▸ Given exercise 1:
Reproduce the part of the listing that opens with the line containing "family: Asaphidae" and runs to the end of the listing, with both of those lines included and each line unchanged.
──────── Extract provided
## IN THE CLAIMS:

Please add claims 26-28, and please amend claims 7, 10, 11, 14, 15, and 22, as indicated below.

- 1. (Original) A floating point multiplier circuit configured for performing extended-precision multiplication of an N-bit multiplicand value by an M-bit multiplier value, wherein N and M are positive integers, said floating point multiplier circuit comprising:
  - partial product generation logic configured to generate a plurality of partial products from said multiplicand value and said multiplier value, wherein said plurality of partial products corresponds to a first portion of said multiplier value during a first partial product execution phase, and wherein said plurality of partial products further corresponds to a second portion of said multiplier value during a second partial product execution phase;
  - a plurality of carry save adders coupled to said partial product generation logic and configured to accumulate said plurality of partial products generated during said first partial product execution phase into a redundant product during a first carry save adder execution phase, and further configured to accumulate said plurality of partial products generated during said second partial product execution phase into said redundant sum during a second carry save adder execution phase; and
  - a first carry propagate adder coupled to said plurality of carry save adders and configured to reduce a first portion of said redundant product to a multiplicative product during a first carry propagate adder phase, and further configured to reduce a second portion of said redundant product to said multiplicative product during a second carry propagate adder phase;

- wherein said first carry propagate adder phase begins after said second carry save adder execution phase completes.
────────────────
──────── Given records
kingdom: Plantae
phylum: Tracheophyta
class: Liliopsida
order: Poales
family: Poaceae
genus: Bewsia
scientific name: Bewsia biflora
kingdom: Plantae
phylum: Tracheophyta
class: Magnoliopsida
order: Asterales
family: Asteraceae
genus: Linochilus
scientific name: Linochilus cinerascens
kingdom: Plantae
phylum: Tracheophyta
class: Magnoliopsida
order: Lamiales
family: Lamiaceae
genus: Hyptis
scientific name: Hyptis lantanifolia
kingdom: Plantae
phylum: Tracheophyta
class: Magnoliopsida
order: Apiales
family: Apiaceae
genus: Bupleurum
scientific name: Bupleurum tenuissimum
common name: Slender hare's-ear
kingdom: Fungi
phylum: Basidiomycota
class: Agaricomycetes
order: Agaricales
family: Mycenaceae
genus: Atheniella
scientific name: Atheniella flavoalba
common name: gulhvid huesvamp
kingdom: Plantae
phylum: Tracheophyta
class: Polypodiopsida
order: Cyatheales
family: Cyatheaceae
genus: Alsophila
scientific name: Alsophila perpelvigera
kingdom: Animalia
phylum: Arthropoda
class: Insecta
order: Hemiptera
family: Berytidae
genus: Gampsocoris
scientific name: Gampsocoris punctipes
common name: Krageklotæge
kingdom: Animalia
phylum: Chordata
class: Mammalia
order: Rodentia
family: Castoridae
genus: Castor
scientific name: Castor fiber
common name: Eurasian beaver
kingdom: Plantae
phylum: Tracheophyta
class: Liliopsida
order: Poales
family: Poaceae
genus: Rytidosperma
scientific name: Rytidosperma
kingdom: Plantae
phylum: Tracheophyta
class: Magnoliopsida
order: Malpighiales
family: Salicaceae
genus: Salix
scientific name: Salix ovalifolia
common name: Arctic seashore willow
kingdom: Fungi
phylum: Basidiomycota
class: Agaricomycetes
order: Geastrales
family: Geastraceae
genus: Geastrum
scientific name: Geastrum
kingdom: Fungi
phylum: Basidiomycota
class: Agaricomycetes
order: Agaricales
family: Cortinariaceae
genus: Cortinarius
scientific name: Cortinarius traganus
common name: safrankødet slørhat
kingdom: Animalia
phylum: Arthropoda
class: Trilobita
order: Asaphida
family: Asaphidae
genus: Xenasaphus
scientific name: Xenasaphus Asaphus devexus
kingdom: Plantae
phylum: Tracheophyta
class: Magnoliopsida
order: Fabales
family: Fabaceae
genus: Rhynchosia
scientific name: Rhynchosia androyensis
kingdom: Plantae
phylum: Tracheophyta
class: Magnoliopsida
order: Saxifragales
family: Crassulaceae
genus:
────────────────
▸ Given exercise 2:
Carry on the patent claims about the floating point multiplier circuit from the point where they stop.

▸ Task answer 1:
family: Asaphidae
genus: Xenasaphus
scientific name: Xenasaphus Asaphus devexus
kingdom: Plantae
phylum: Tracheophyta
class: Magnoliopsida
order: Fabales
family: Fabaceae
genus: Rhynchosia
scientific name: Rhynchosia androyensis
kingdom: Plantae
phylum: Tracheophyta
class: Magnoliopsida
order: Saxifragales
family: Crassulaceae
genus:

▸ Task answer 2:
- 2. (Original) The floating point multiplier circuit as recited in claim 1, wherein:
- said plurality of carry save adders is further configured to perform an arithmetic left shift on said redundant product accumulated during said first carry save adder execution phase by a number of bits corresponding to said first portion of said multiplier value; and
- said plurality of carry save adders is further configured to accumulate a result of said arithmetic left shift with said second portion of said plurality of partial products into said redundant product during said second carry save adder execution phase.
- 3. (Original) The floating point multiplier circuit as recited in claim 1, wherein:
- said first portion of said multiplier value corresponds to a higher-order portion of said multiplier value;
- said second portion of said multiplier value corresponds to a lower-order portion of said multiplier value;
- said first portion of said redundant product corresponds to a lower-order portion of said redundant product; and
- said second portion of said redundant product corresponds to a higher-order portion of said redundant product.
- 4. (Original) The floating point multiplier circuit as recited in claim 1, wherein:

said redundant product includes a Q-bit sum term and an R-bit carry term;

said first carry propagate adder includes a plurality of operand inputs, wherein each operand input includes at most P bits; and

each of P, Q, and R is a positive integer, P is less than Q, and P is less than R.

- 5. (Original) The floating point multiplier circuit as recited in claim 1 further comprising a plurality of rounding adders coupled to said plurality of carry save adders and configured to produce a respective plurality of rounded multiplicative products.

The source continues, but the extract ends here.